Collected data
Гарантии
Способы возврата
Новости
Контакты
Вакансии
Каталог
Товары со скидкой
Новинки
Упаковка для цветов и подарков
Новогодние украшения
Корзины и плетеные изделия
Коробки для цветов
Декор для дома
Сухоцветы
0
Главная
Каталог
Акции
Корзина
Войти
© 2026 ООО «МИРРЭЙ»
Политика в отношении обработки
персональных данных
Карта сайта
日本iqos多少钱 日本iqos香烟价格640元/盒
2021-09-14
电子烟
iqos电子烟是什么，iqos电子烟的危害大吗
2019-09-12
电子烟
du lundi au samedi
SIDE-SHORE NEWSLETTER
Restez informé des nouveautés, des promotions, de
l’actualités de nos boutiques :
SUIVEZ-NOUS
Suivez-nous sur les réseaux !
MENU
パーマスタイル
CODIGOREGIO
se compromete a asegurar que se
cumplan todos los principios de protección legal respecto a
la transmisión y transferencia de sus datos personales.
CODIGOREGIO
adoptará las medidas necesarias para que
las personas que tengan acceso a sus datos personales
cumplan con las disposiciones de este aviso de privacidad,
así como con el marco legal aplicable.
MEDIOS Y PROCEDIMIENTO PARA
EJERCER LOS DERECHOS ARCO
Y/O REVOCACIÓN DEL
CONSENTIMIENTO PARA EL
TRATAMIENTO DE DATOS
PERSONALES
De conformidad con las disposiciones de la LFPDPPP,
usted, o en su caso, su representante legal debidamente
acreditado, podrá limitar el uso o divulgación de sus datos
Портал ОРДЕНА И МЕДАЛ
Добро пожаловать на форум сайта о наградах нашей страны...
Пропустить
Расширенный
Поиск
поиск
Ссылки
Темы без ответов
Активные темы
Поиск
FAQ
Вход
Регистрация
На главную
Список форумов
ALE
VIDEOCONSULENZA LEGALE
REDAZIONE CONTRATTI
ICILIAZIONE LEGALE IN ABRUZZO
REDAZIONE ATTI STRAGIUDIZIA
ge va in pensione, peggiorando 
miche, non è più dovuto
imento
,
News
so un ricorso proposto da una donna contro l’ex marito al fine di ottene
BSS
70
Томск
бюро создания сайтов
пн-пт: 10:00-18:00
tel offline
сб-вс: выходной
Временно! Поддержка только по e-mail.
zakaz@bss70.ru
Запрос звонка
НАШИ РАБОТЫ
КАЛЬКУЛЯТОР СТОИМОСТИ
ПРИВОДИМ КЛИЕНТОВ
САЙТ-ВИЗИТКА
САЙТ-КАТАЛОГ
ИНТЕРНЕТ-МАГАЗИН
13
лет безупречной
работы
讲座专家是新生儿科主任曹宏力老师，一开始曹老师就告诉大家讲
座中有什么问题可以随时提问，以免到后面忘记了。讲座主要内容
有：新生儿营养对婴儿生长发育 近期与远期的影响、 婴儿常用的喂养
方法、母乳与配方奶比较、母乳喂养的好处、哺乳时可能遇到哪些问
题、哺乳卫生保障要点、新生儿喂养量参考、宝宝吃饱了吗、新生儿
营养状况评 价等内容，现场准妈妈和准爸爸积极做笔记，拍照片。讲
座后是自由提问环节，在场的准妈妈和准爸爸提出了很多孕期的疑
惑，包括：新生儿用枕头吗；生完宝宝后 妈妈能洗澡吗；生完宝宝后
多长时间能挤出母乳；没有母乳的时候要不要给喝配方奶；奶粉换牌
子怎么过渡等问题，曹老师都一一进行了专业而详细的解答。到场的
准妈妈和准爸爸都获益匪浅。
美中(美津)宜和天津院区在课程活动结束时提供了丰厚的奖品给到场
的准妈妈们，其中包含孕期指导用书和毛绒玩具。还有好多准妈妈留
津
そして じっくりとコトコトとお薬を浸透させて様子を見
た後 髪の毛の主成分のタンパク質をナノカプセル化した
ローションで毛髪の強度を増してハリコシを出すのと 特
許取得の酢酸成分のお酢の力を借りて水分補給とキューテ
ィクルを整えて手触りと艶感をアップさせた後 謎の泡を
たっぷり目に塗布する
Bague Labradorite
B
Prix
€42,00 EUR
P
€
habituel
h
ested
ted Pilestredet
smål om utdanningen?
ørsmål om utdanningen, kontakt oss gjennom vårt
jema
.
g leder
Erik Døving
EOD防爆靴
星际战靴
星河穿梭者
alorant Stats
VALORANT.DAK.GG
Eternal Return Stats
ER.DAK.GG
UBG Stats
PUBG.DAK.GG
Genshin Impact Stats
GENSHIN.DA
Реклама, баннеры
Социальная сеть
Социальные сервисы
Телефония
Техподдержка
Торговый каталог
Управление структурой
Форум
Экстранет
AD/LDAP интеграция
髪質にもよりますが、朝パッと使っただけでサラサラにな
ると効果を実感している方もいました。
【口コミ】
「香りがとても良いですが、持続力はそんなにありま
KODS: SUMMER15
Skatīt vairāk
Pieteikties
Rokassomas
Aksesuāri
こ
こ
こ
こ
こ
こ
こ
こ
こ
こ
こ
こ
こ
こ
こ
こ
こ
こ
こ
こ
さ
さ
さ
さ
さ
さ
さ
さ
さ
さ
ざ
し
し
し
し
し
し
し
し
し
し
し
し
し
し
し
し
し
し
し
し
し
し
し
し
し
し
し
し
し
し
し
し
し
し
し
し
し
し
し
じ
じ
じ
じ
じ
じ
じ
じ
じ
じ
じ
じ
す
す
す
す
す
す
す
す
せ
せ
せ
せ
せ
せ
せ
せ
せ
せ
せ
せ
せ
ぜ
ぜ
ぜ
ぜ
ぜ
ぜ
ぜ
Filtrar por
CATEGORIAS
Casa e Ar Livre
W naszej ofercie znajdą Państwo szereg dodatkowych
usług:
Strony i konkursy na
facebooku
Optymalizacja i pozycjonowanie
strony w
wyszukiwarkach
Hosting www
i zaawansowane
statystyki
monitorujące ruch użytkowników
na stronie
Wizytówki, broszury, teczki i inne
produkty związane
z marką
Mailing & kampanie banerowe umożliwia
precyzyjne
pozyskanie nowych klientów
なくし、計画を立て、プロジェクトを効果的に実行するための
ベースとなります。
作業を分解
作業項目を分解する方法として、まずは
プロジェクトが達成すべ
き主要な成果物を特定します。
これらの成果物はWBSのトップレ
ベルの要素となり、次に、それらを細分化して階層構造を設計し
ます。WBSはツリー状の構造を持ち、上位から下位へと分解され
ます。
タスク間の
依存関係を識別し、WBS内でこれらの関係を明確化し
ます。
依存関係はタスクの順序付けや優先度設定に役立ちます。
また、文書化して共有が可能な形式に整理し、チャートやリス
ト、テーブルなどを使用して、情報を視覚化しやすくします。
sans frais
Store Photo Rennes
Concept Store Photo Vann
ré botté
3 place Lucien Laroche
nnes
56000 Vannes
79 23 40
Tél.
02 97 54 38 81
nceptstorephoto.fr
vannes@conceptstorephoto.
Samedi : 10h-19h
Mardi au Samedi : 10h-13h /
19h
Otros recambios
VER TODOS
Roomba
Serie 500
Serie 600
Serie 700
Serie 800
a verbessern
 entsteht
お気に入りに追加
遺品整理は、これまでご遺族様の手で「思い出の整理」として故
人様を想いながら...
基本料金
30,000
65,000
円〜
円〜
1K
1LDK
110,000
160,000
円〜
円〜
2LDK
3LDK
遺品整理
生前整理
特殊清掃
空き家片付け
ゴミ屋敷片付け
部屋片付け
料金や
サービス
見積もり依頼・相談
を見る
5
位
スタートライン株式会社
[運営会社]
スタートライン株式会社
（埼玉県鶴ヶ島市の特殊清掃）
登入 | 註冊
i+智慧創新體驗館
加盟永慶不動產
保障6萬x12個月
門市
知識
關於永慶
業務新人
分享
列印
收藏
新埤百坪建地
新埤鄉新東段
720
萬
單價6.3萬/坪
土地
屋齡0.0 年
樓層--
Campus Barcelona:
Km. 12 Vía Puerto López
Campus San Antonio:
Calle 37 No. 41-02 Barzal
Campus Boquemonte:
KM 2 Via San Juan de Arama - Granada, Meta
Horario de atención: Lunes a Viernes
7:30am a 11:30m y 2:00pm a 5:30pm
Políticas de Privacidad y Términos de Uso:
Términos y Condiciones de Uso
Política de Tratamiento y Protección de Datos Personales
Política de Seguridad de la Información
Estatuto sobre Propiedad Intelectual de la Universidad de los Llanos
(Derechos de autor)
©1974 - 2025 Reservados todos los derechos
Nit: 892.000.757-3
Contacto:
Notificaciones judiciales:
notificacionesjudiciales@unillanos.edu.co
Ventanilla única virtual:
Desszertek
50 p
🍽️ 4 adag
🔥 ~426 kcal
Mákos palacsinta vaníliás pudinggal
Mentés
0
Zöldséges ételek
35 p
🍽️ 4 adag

Work instructions → Whenever a line in the records contains the word "Campus", copy that line.

Reply →
Campus Barcelona:
Campus San Antonio:
Campus Boquemonte:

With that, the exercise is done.